In hindsight, every detail adds a trigger, and every trigger has to be processed. I had so, so many.
That said, even though we do have to process every new detail, some can work in our favor. So, I think you're on the right track to spend time in consideration of what you want to know and why. My WH wasn't just lying to me. He was lying to the OW's too. Turns out that while he was future faking that last one, he was still screwing the one before her. When I found his phone pinging a tower near OW#2, I suspected OW#3 didn't know a thing about it. I thought it over, decided it was worth adding another trigger, and confirmed that 'yes', he was having sex that day. This also confirmed the future faking, giving me more insight into how unserious his feelings were for OW#3 despite the sophomoric twaddle he was writing in his emails to her. So yeah, trigger to process, but perspective added to the case.

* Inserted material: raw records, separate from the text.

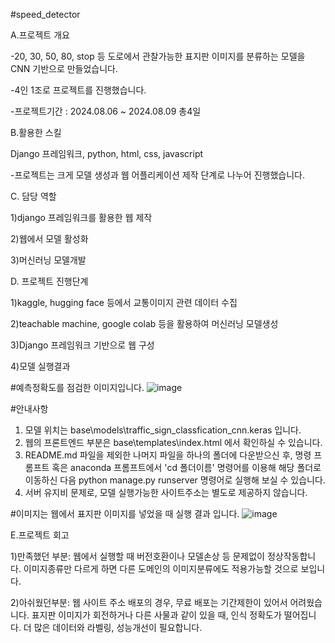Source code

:#speed_detector

A.프로젝트 개요

-20, 30, 50, 80, stop 등 도로에서 관찰가능한 표지판 이미지를 분류하는 모델을 CNN 기반으로 만들었습니다. 

-4인 1조로 프로젝트를 진행했습니다.

-프로젝트기간 : 2024.08.06 ~ 2024.08.09  총4일



B.활용한 스킬

Django 프레임워크, python, html, css, javascript

-프로젝트는 크게 모델 생성과 웹 어플리케이션 제작 단계로 나누어 진행했습니다.



C. 담당 역할

1)django 프레임워크를 활용한 웹 제작

2)웹에서 모델 활성화 

3)머신러닝 모델개발



D. 프로젝트 진행단계

1)kaggle, hugging face 등에서 교통이미지 관련 데이터 수집

2)teachable machine, google colab 등을 활용하여 머신러닝 모델생성

3)Django 프레임워크 기반으로 웹 구성

4)모델 실행결과


#예측정확도를 점검한 이미지입니다.
![image](https://github.com/user-attachments/assets/47df0296-f534-4827-a4b5-56c34399c515)




#안내사항
1. 모델 위치는 base\models\traffic_sign_classfication_cnn.keras 입니다.
2. 웹의 프론트엔드 부분은 base\templates\index.html 에서 확인하실 수 있습니다.
3. README.md 파일을 제외한 나머지 파일을 하나의 폴더에 다운받으신 후, 명령 프롬프트 혹은 anaconda 프롬프트에서 'cd 폴더이름' 명령어를 이용해 해당 폴더로 이동하신 다음 python manage.py runserver 명령어로 실행해 보실 수 있습니다.
4. 서버 유지비 문제로, 모델 실행가능한 사이트주소는 별도로 제공하지 않습니다. 



#이미지는 웹에서 표지판 이미지를 넣었을 때 실행 결과 입니다.
![image](https://github.com/user-attachments/assets/1c090b12-14e8-4212-b371-9806c2364fa5)



E.프로젝트 회고 

1)만족했던 부분: 
웹에서 실행할 때 버전호환이나 모델손상 등 문제없이 정상작동합니다. 이미지종류만 다르게 하면 다른 도메인의 이미지분류에도 적용가능할 것으로 보입니다.

2)아쉬웠던부분: 
웹 사이트 주소 배포의 경우, 무료 배포는 기간제한이 있어서 어려웠습니다. 
표지판 이미지가 회전하거나 다른 사물과 같이 있을 때, 인식 정확도가 떨어집니다. 더 많은 데이터와 라벨링, 성능개선이 필요합니다.
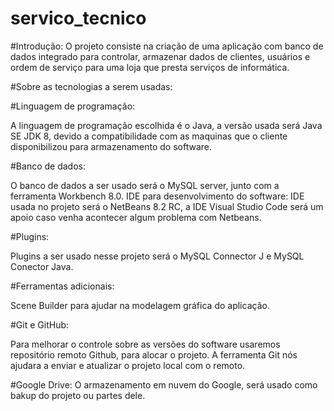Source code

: # servico_tecnico

#Introdução:
O projeto consiste na criação de uma aplicação com banco de dados integrado para controlar, armazenar dados de clientes, usuários e ordem de serviço para uma loja que presta serviços de informática.

#Sobre as tecnologias a serem usadas:

#Linguagem de programação:

A linguagem de programação escolhida é o Java, a versão usada será Java SE JDK 8, devido a compatibilidade com as maquinas que o cliente disponibilizou para armazenamento do software.

#Banco de dados:

O banco de dados a ser usado será o MySQL server, junto com a ferramenta Workbench 8.0.
IDE para desenvolvimento do software:
IDE usada no projeto será o NetBeans 8.2 RC, a IDE Visual Studio Code será um apoio caso venha acontecer algum problema com Netbeans.

#Plugins:

Plugins a ser usado nesse projeto será o MySQL Connector J e MySQL Conector Java.

#Ferramentas adicionais:

Scene Builder para ajudar na modelagem gráfica do aplicação.

#Git e GitHub:

Para melhorar o controle sobre as versões do software usaremos repositório remoto Github, para alocar o projeto. A ferramenta Git nós ajudara a enviar e atualizar o projeto local com o remoto.

#Google Drive:
O armazenamento em nuvem do Google, será usado como bakup do projeto ou partes dele.
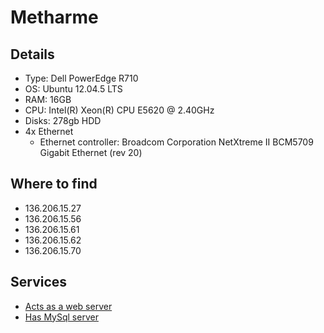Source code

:# Metharme

## Details

- Type: Dell PowerEdge R710
- OS: Ubuntu 12.04.5 LTS
- RAM: 16GB
- CPU: Intel(R) Xeon(R) CPU E5620 @ 2.40GHz
- Disks: 278gb HDD
- 4x Ethernet
  - Ethernet controller: Broadcom Corporation NetXtreme II BCM5709 Gigabit
    Ethernet (rev 20)

## Where to find

- 136.206.15.27
- 136.206.15.56
- 136.206.15.61
- 136.206.15.62
- 136.206.15.70

## Services

- [Acts as a web server](/web/apache)
- [Has MySql server](/services/mysql)
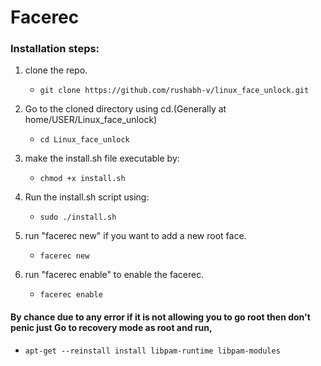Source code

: 
# Facerec

### Installation steps:
1. clone the repo.

     * `git clone https://github.com/rushabh-v/linux_face_unlock.git`

1. Go to the cloned directory using cd.(Generally at home/USER/Linux_face_unlock)

     * `cd Linux_face_unlock`

1. make the install.sh file executable by:

     * `chmod +x install.sh`

1. Run the install.sh script using:

      * `sudo ./install.sh`

1. run "facerec new" if you want to add a new root face.

     * `facerec new`
     
 1. run "facerec enable" to enable the facerec.

     * `facerec enable`

#### By chance due to any error if it is not allowing you to go root then don't penic just Go to recovery mode as root and run,

  * `apt-get --reinstall install libpam-runtime libpam-modules`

We do tend to amplify things in our imagination. That much is true. The sex videos I saw weren't even good porn though. People like to wax poetic about all the "porn star sex" cheaters are having, but honestly what I saw was just a couple of yahoos humping in the bushes. Could I have lived my whole life without seeing a video of the OW's pimply ass? Hell yeah, I could have, that's for sure. But what traumatized me mind, body, and soul wasn't the OW's fat ass.. it was the familiarity of my WH's body parts, his hands, his clothing, his thigh, his penis. People can say that their imagination is worse, but really.. is it? Is it worse than SEEING with your own eyes? The sex was bland and boring. Maybe it was exciting for them, what with all the cheating and the semi-public nature of maybe being caught, but by any observable measure, it was "meh". That's comforting in it's way, but to the extent that I would choose to see it? Not by a long shot. I would never choose that pain again. Never.
Anyway, that's me. Some people do legitimately feel differently about it. Whatever you decide, there's always a path untaken, right? Just know that no matter what happens, YOU ARE ENOUGH. You'll make it through.